La reina Urraca de León vivió entre 1081 y 1126, en unas tierras feudales fuertemente marcadas por unas siempre frágiles fronteras. Su propio padre, Alfonso VI, la nombró finalmente su heredera tras sus intentos frustrados de tener un hijo varón. Un año antes de morir, éste la desposó, en segundas nupcias, con Alfonso I de Aragón, matrimonio terriblemente tormentoso que derivó en numerosos conflictos. Parece ser que Alfonso era de carácter violento y ella lo acusaba de maltrato. Finalmente, el matrimonio ‘se disolvió’ tras cinco años imposibles y Urraca siguió gobernando sola y de forma independiente. Defendió con tesón la unidad de su reino, formado, principalmente, por el reino de León, más Castilla y Galicia, frente a parientes que intentaron arrebatarle algunos territorios y en luchas difíciles contra los almorávides. El ducado Portucalense (formado por tierras gallegas y portuguesas) fue uno de sus principales dolores de cabeza, al tratar de alzarse como reino independiente. Finalmente, legó a su hijo, Alfonso VII de León, un reino intacto y sentó las bases de la futura corona de Castilla. Tras su muerte, su figura fue ensombrecida con autores que primaron su condición de mujer frente a la de buena estratega en el gobierno del reino.
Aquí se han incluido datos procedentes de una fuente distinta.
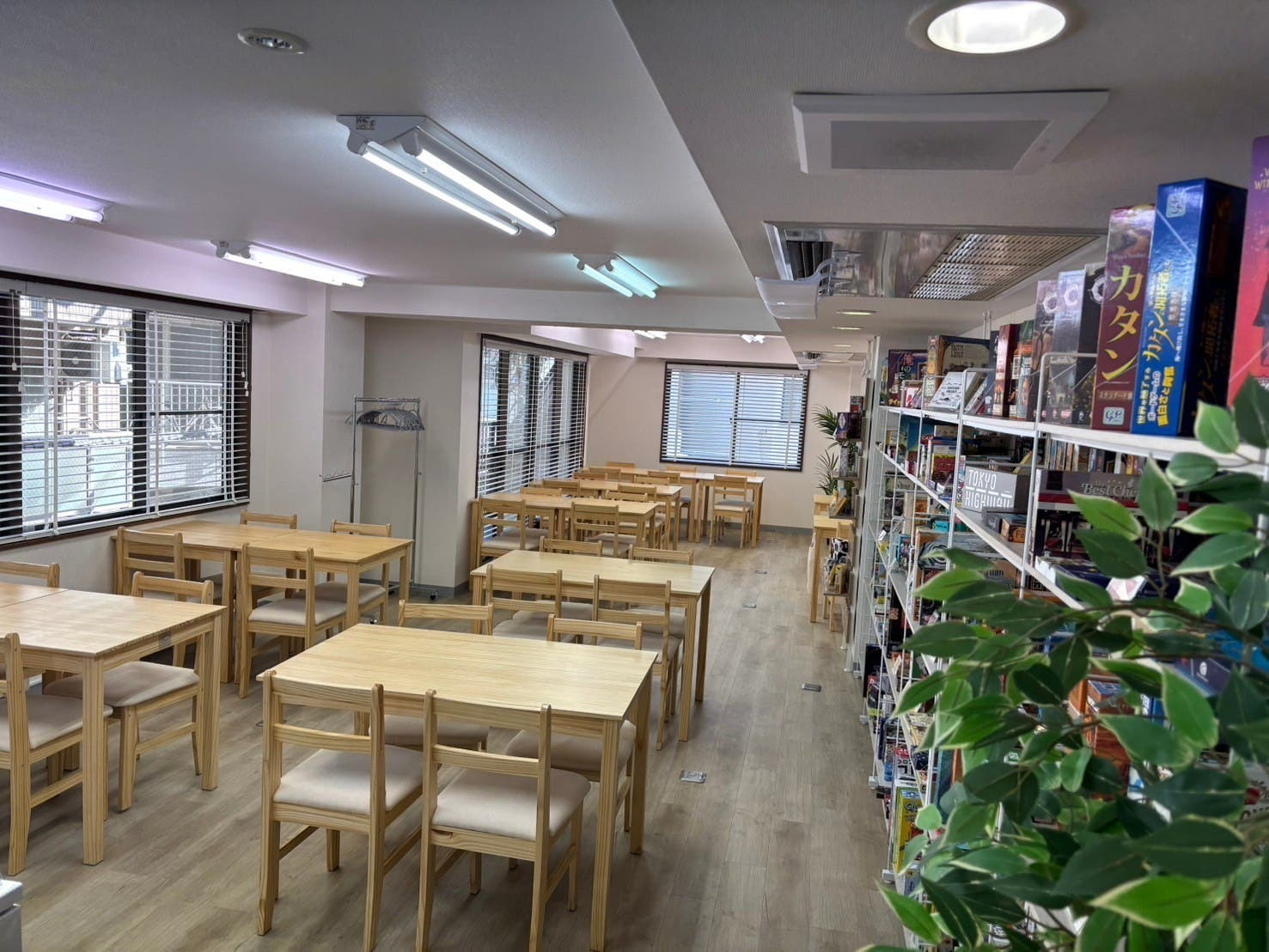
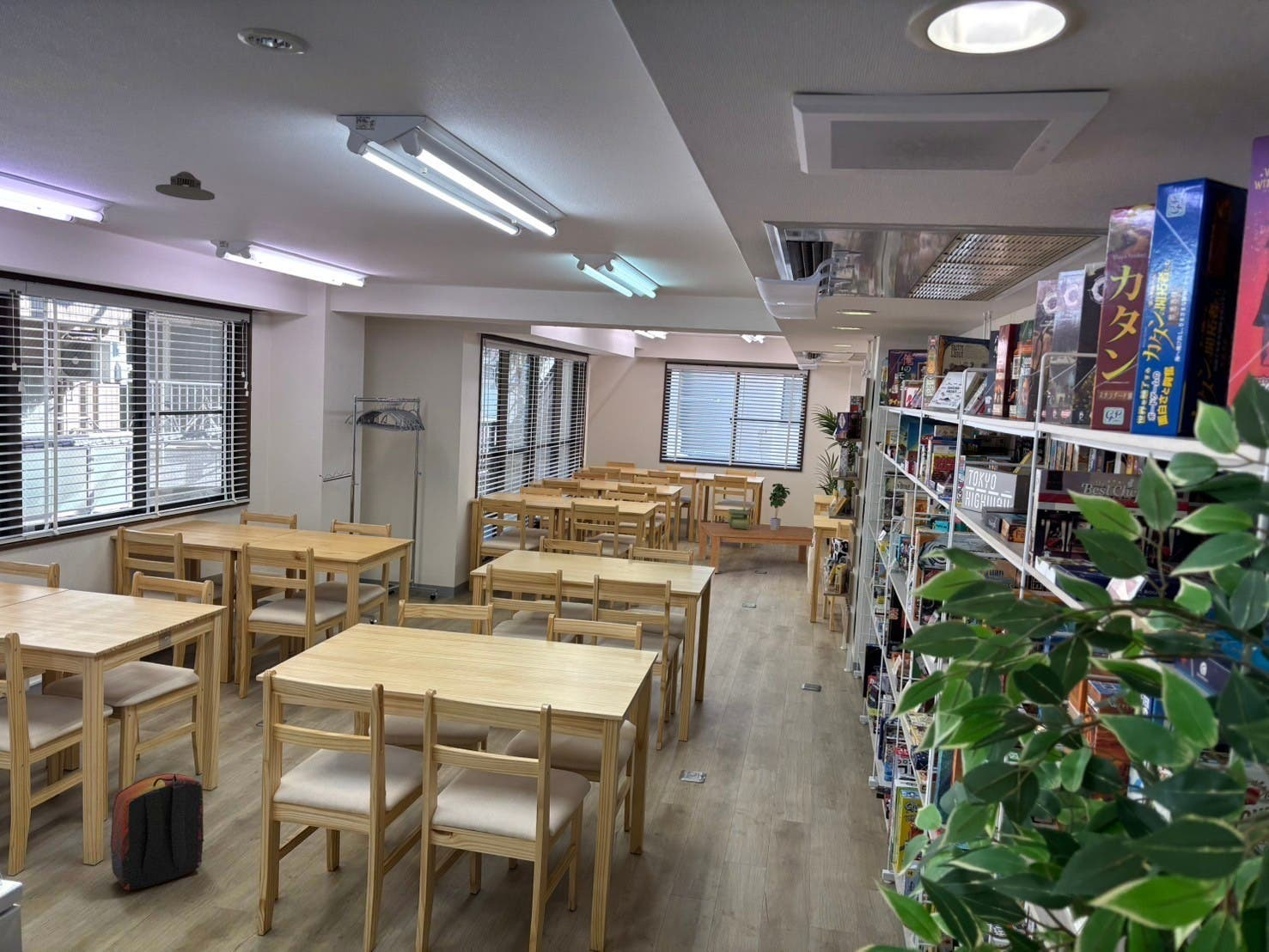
+ backpack [110,772,204,890]
+ coffee table [698,522,814,574]
+ potted plant [768,483,790,530]
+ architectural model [155,170,216,201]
+ stack of books [727,508,752,529]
En este año que acabamos de estrenar se conmemoran los novecientos años de la muerte de tan singular y destacada reina. Su sepultura se encuentra en el maravilloso Panteón de Reyes de San Isidoro de León; ya saben, la conocida como Capilla Sixtina del Románico. Lugar portentoso donde sus pinturas al fresco nos ilustran, desde hace mil años, sobre los ciclos de Navidad, Pasión y Resurrección de Cristo, también con su singular calendario agrícola y signos zodiacales. Un lugar, que es corazón de nuestro medievo y donde el arte medieval brilla con una especial fuerza. En este mismo lugar han comenzado, hace sólo unos días, una serie de actos que pretenden hacer justicia a la figura de esta mujer esencial cuyo reinado se trató de obviar en siglos posteriores. En marzo se inaugurará una prometedora exposición con más de sesenta piezas provenientes de prestigiosos museos bajo el título: Reina ella: Urraca I de León. Se trata de una ocasión magnífica para dar nueva luz a su figura y ponderar en justicia su reinado y las aportaciones del mismo a nuestra historia. También para recordarnos a todos que una mujer española fue la primera gobernante femenina en la infinidad de reinos medievales existentes en la Europa del momento. Posiblemente, veamos reinar en años venideros a la princesa de Asturias como Leonor I, los tiempos son bien distintos; pero no creo que sean más fáciles que los que desafió la reina Urraca I. Sigamos dando una merecida luz a las mujeres que escribieron en la Historia, contra todo y contra todos, en mayúscula. Por ellas.